> [Descrizione del problema]
Trascrivi senza alcuna modifica, dal brano sul viaggio a Balessan e Sulaymanya, il passo che va da "Fulgida tira fuori" fino a "dura tutto l’anno.".

> [Sezione di testo]
#####

C’inerpichiamo nuovamente, ora in modo più deciso. Arriviamo a Balessan, uno dei primi villaggi travolti dalla campagna dell’Anfal.
L’intera popolazione ci accoglie sui due lati della strada che raggiunge il punto più alto del paese aprendosi in un piccolo spazio. Qui avviene la breve cerimonia di saluto e la visita del luogo che raccoglie la memoria dell’eccidio. Togliendoci le scarpe, seguiamo i rappresentanti locali nel mausoleo. Una stanza dove, appese alle pareti, si susseguono le fotografie dei morti. Tanti i bambini.
Quando usciamo, siamo circondati da ragazzini, usciti a frotte dalle case. Per loro, l’occasione per trascorrere un attimo diverso dalla routine. Sono belli e dolcissimi, con dei grandi sorrisi che illuminano volti dai lineamenti incredibilmente delicati.
Fulgida tira fuori la valigia che per tutto il viaggio si era tenuta vicino. Escono così piccoli oggetti utili a comunicare. Sono palloncini colorati che Fulgida, Lara e Luciano gonfiano. Sempre più rapidamente, ma non è sufficiente. Nugoli di bambini arrivano, attratti dall’evento inatteso. Dalla valigia, come quella di Mary Poppins, per magia continuano ad uscire i palloncini.

Arriviamo a Sulaymanya che comincia l’imbrunire.
L’hotel Babylon è un palazzo su due piani. Nella hall, davanti al bancone della reception, un abete finto, illuminato delle luci natalizie. La sua funzione è puramente decorativa e dura tutto l’anno.
All’ultimo piano c’è la sala ristorante.
Quando vi arriviamo, depositate le valigie nelle camere, accogliamo con gioia, data l’ora tarda, gli hamburger e le patate fritte che i gentilissimi camerieri ci propongono.
Fra noi italiani, chi conosce meglio la cucina mediorientale è indubbiamente Filippo.
Nell’aspetto, Filippo è il viaggiatore doc. Capelli arruffati, lunghi sulle larghe spalle. La barba, scomposta e folta a incorniciare il sorriso scanzonato. Al collo, immancabili, macchina fotografica e cinepresa.
Ci dà qualche breve consiglio che si rivelerà utile per meglio capire i piatti tradizionali.

Note
Sulaymanya ha più di duecento anni. Sul finire del XVIII secolo diventò la capitale del Principato di Baban. Prendendo il posto della città di Kalacholan.

#####

> [Estratto dei dati]
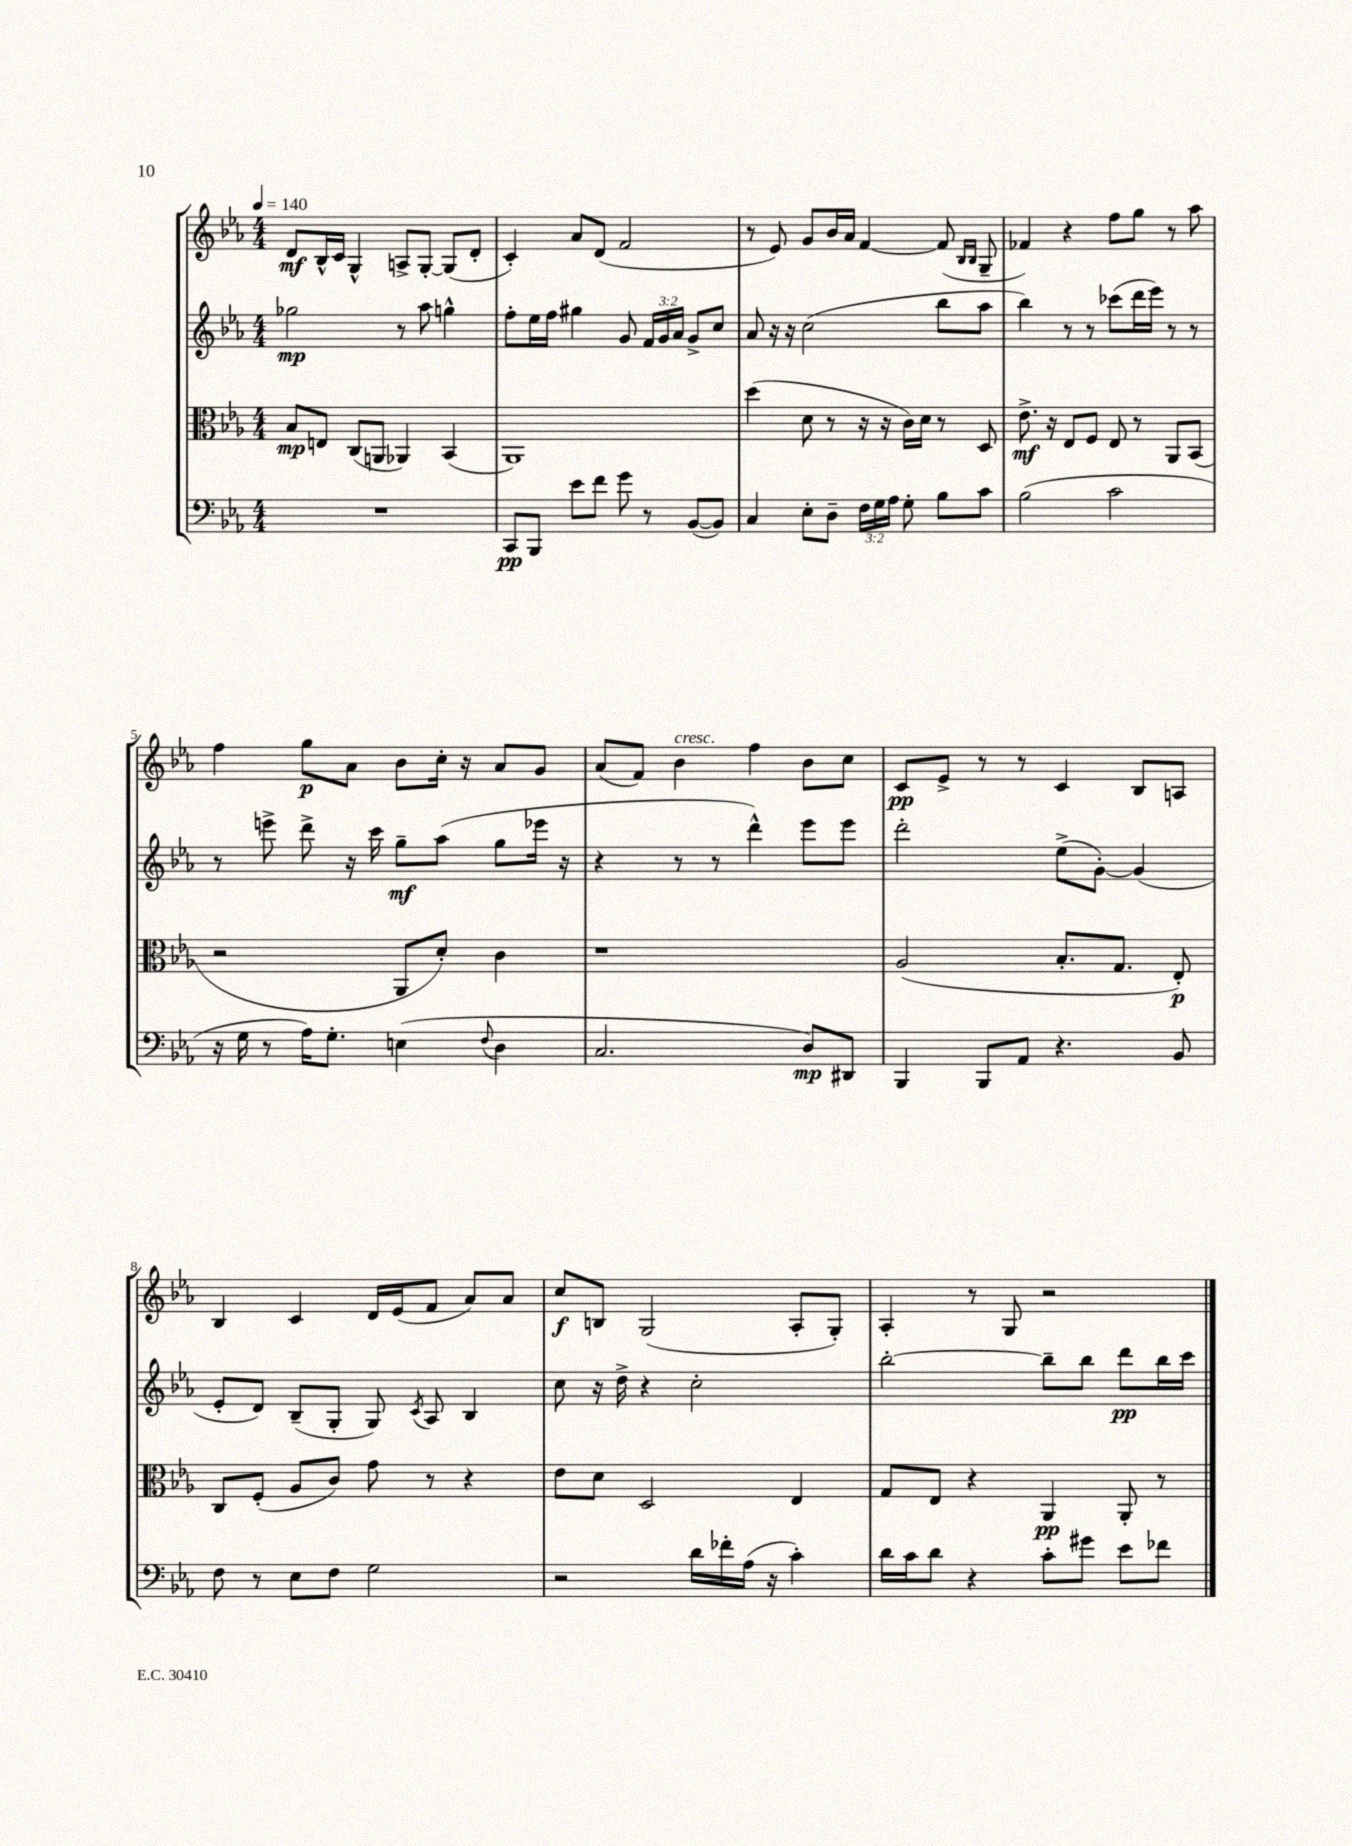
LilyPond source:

<<
\new StaffGroup <<
\new Staff = "s0" {
    \clef treble \key ees \major \numericTimeSignature \time 4/4 \tempo 4 = 140
    \autoBeamOff d'8[\mf bes16-^ c'16] g4-^ a8[-> g8]~-. g8[( d'8]-. |
    c'4-.) aes'8[ d'8]( f'2 |
    r8 ees'8) g'8[ bes'16 aes'16] f'4~ f'8( \grace { bes16[ bes16] } g8-- |
    fes'4) r4 f''8[ g''8] r8 aes''8 |
    f''4 g''8[\p aes'8] bes'8[ c''16]-. r16 aes'8[ g'8] |
    aes'8[( f'8]) bes'4^\markup { \italic "cresc." } f''4 bes'8[ c''8] |
    c'8[\pp ees'8]-> r8 r8 c'4 bes8[ a8] |
    bes4 c'4 d'16[ ees'16( f'8] aes'8[) aes'8] |
    c''8[\f b8] g2( aes8[-. g8]-.) |
    aes4-. r8 g8 r2 \bar "|." |
}
\new Staff = "s1" {
    \clef treble \key ees \major \numericTimeSignature \time 4/4 \override Staff.TupletNumber.text = #tuplet-number::calc-fraction-text
    \autoBeamOff ges''2\mp r8 aes''8 g''4-^ |
    f''8[-. ees''16 f''16] gis''4 g'8 \tuplet 3/2 { f'16[ g'16 aes'16] } g'8[-> c''8] |
    aes'8 r16 r16 c''2( bes''8[ aes''8] |
    bes''4) r8 r8 ces'''8[( d'''16 ees'''16]) r8 r8 |
    r8 e'''8-> d'''8-> r16 c'''16 g''8[--\mf aes''8]( g''8[ ees'''16] r16 |
    r4 r8 r8 d'''4-^) ees'''8[ ees'''8] |
    d'''2-. ees''8[->( g'8]~-.) g'4( |
    ees'8[-. d'8]) bes8[--( g8]-. g8) \acciaccatura { c'8 } aes8 bes4 |
    c''8 r16 d''16-> r4 c''2-. |
    bes''2~-. bes''8[-- bes''8] d'''8[\pp bes''16 c'''16] \bar "|." |
}
\new Staff = "s2" {
    \clef alto \key ees \major \numericTimeSignature \time 4/4
    \autoBeamOff bes8[\mp e8] c8[( a,8] aes,4) bes,4( |
    aes,1) |
    d''4( d'8 r8 r16 r16 c'16[) d'16] r8 d8 |
    ees'8.->\mf r16 ees8[ f8] ees8 r8 aes,8[ bes,8]( |
    r2 aes,8[ d'8]-.) c'4 |
    r1 |
    aes2( bes8.[-. g8.] ees8-.\p) |
    c8[ f8]-.( aes8[ c'8]) g'8 r8 r4 |
    ees'8[ d'8] d2 ees4 |
    g8[ ees8] r4 aes,4\pp aes,8-. r8 \bar "|." |
}
\new Staff = "s3" {
    \clef bass \key ees \major \numericTimeSignature \time 4/4 \override Staff.TupletNumber.text = #tuplet-number::calc-fraction-text
    \autoBeamOff R1 |
    c,8[\pp bes,,8] ees'8[ f'8] g'8 r8 bes,8[~( bes,8]) |
    c4 ees8[-. d8]-- \tuplet 3/2 { f16[ g16 aes16] } g8-. bes8[ c'8] |
    bes2( c'2 |
    r16 g16 r8 aes16[) g8.]-. e4( \appoggiatura { f8 } d4 |
    c2. d8[\mp) dis,8] |
    bes,,4 bes,,8[ aes,8] r4. bes,8 |
    f8 r8 ees8[ f8] g2 |
    r2 d'16[ fes'16-. aes16]( r16 c'4-.) |
    d'16[ c'16 d'8] r4 c'8[-. gis'8] ees'8[ fes'8] \bar "|." |
}
>>
>>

#####

> [Soluzione proposta]
Fulgida tira fuori la valigia che per tutto il viaggio si era tenuta vicino. Escono così piccoli oggetti utili a comunicare. Sono palloncini colorati che Fulgida, Lara e Luciano gonfiano. Sempre più rapidamente, ma non è sufficiente. Nugoli di bambini arrivano, attratti dall’evento inatteso. Dalla valigia, come quella di Mary Poppins, per magia continuano ad uscire i palloncini.

Arriviamo a Sulaymanya che comincia l’imbrunire.
L’hotel Babylon è un palazzo su due piani. Nella hall, davanti al bancone della reception, un abete finto, illuminato delle luci natalizie. La sua funzione è puramente decorativa e dura tutto l’anno.